Артиллерийский дивизион двигался в выжидательный район по тем самым дорогам-»жердянкам», которые были заранее проложены на заболоченной местности. Создавалось впечатление, что мы едем не по дороге, а по стиральной доске, – машины, выбравшись из одной ямы, сразу же попадали в другую. Вересов бегал из конца в конец колонны, матерно ругался на зазевавшихся шоферов. Если машина застревала в болотной грязи, батарейцы выскакивали из кузова и толкали плечом тягачи с пушками – только бы не останавливаться. На нашу беду зима в том году никак не могла собраться с силами, выпадавший снег тут же таял, и образовавшиеся лужи засасывали нашу технику по самую ступицу.
Марш в выжидательный район вымотал всех основательно. У нас оставалось еще немного времени, чтобы привести себя в порядок и обсушиться. В 10 часов 25 ноября 1942 года началась артиллерийская подготовка, после которой пошли на прорыв обороны противника стрелковые части.
Втягивался в бой и наш артдивизион. Вересов приказал нашей батарее сменить боевой порядок. Мне сразу же пришлось переносить наблюдательный пункт вперед на высоту, обозначенную на карте под номером 73,4. Я был настолько занят устройством новой огневой позиции, что не имел возможности даже позавтракать. Старшина принес мне целый котелок каши с салом под названием «блондинка». Так солдаты называли пшенную кашу за ее желтоватый цвет. Только принялся за еду, как над нашими головами с диким воем пролетели реактивные снаряды, оставляя за собой косматые хвосты пламени. Где-то совсем рядом била «катюша». Из любопытства у меня появилось желание сейчас же сходить к гвардейцам минометной батареи и познакомиться с их оружием, посмотреть, как работает личный состав при ведении огня.

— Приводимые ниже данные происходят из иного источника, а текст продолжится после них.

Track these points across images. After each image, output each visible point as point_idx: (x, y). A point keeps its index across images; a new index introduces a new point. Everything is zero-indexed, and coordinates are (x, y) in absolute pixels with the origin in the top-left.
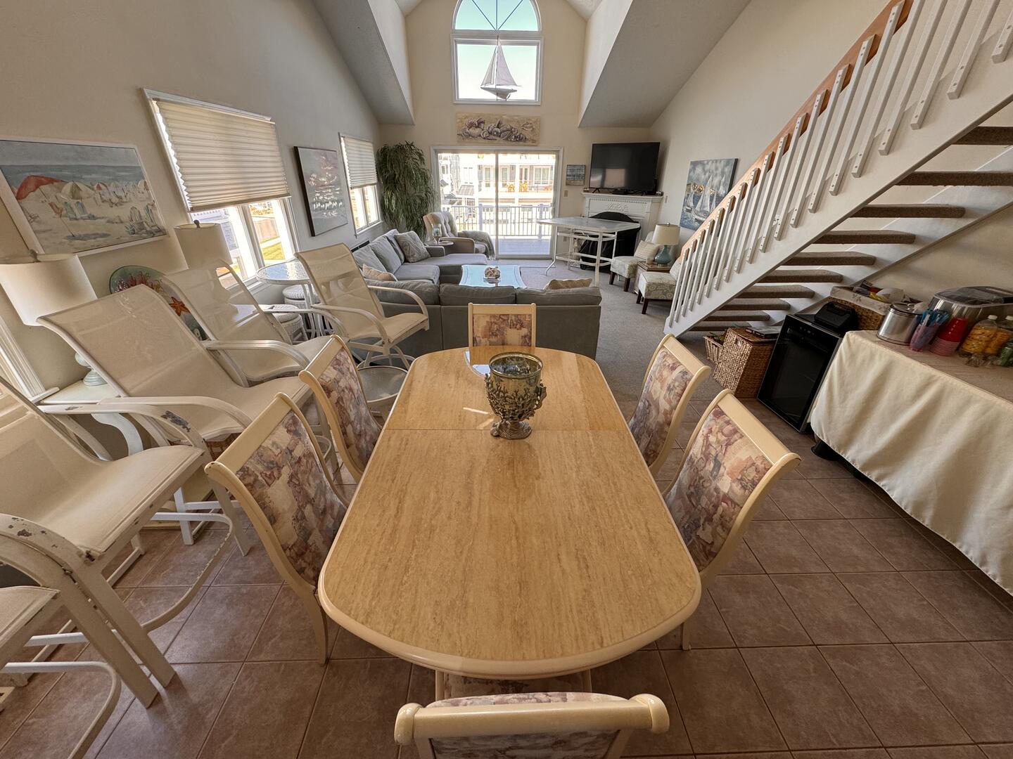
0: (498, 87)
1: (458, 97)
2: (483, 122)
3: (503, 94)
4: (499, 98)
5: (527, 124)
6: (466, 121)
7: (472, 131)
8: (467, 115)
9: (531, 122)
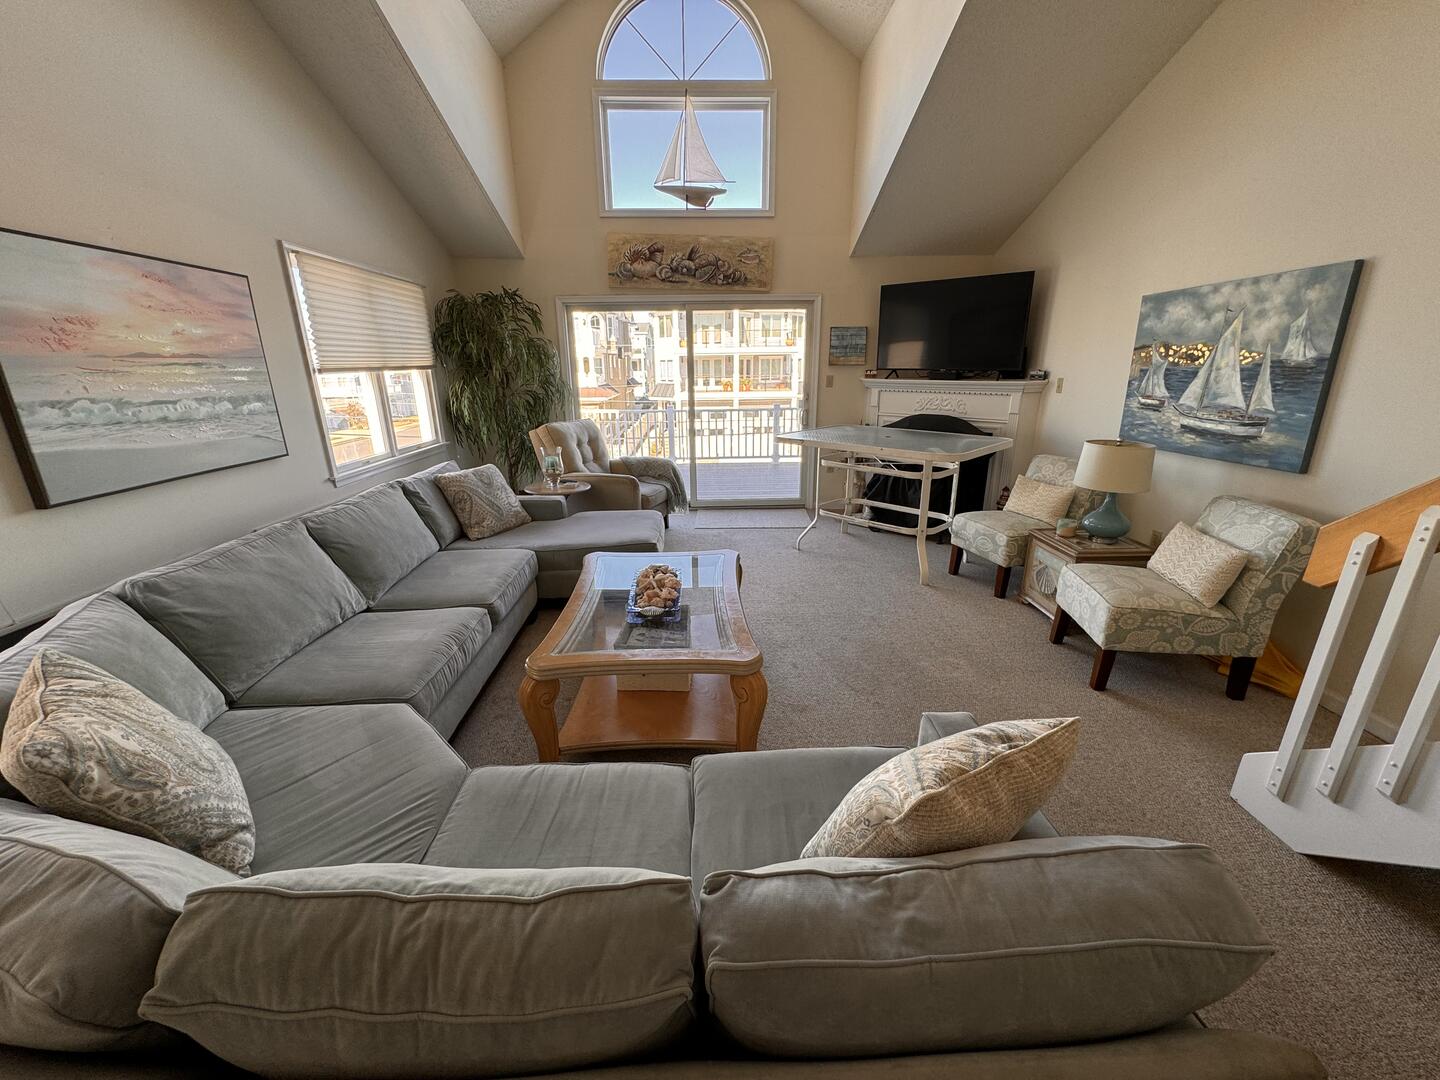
0: (687, 184)
1: (610, 205)
2: (660, 251)
3: (698, 196)
4: (690, 206)
5: (747, 250)
6: (626, 250)
7: (638, 267)
8: (628, 236)
9: (756, 248)
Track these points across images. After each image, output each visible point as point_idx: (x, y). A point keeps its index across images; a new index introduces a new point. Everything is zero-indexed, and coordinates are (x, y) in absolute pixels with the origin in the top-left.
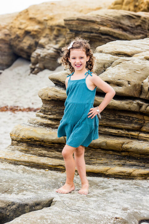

Несколько позже мне пришлось служить в дивизионе РС, пока же о реактивных установках у меня было смутное представление. Правда, я слышал об успешном использовании «катюш» в 1941 году под Оршей, а на Брянском фронте впервые увидел их залп. Теперь «катюши» применяют и на Калининском фронте.
Пока я бегал с котелком по огневой позиции, глотая на ходу «блондинку», дивизион РС, отстрелявшись, перебирался на новую позицию. Я, открыв рот, смотрел на это чудо техники и ничего в нем особенного не находил. Вместо кузова – примитивный рамообразный станок, сваренный из металлических полозьев, на которых устанавливались реактивные снаряды. Я даже разочаровался в этой знаменитой технике, носившей кодовое название БМ-13.
Вдруг слышу, кто-то громко кричит: «Начальника штаба капитана Гиленкова к командиру дивизиона!» Тут же у меня промелькнула мысль: «Уж не Юра ли Гиленков объявился в наших краях? В спецшколе и артиллерийском училище был у меня такой друг. Фамилия-то уж больно редкая». Подхожу к офицеру, спрашиваю: «Гиленкова не Юрой зовут?» Тот отвечает, что точно не знает, но, кажется, Юрием. Сейчас он в штабной машине, у командира дивизиона. Я помчался к «доджу», стоявшему рядом с ЗИСами. Остановился. Дверь машины открылась, и на меня вывалился сам Гиленков. Юра был немного подслеповат, носил очки, сразу не узнал меня, да и было все так неожиданно. Потом вдруг вскрикнул:
– Петька, Демидов, вот не ожидал! Откуда, чертяка, выискался?
– Наверно, оттуда, откуда и ты, приятель!
Мы обнялись, расцеловались, как родные братья. Времени обменяться новостями не было. Выяснилось лишь то, что Гиленков служит начальником штаба в 405-м отдельном гвардейском дивизионе БМ-13 («катюш») 3-го мехкорпуса, то есть в том же корпусе, в котором служу и я. Договорились встретиться после боев и подробно обо всем поговорить. Дивизион умчался на другую позицию, а я смотрел ему вслед, думая о превратностях судьбы и о том, что только на фронте возможны такие встречи.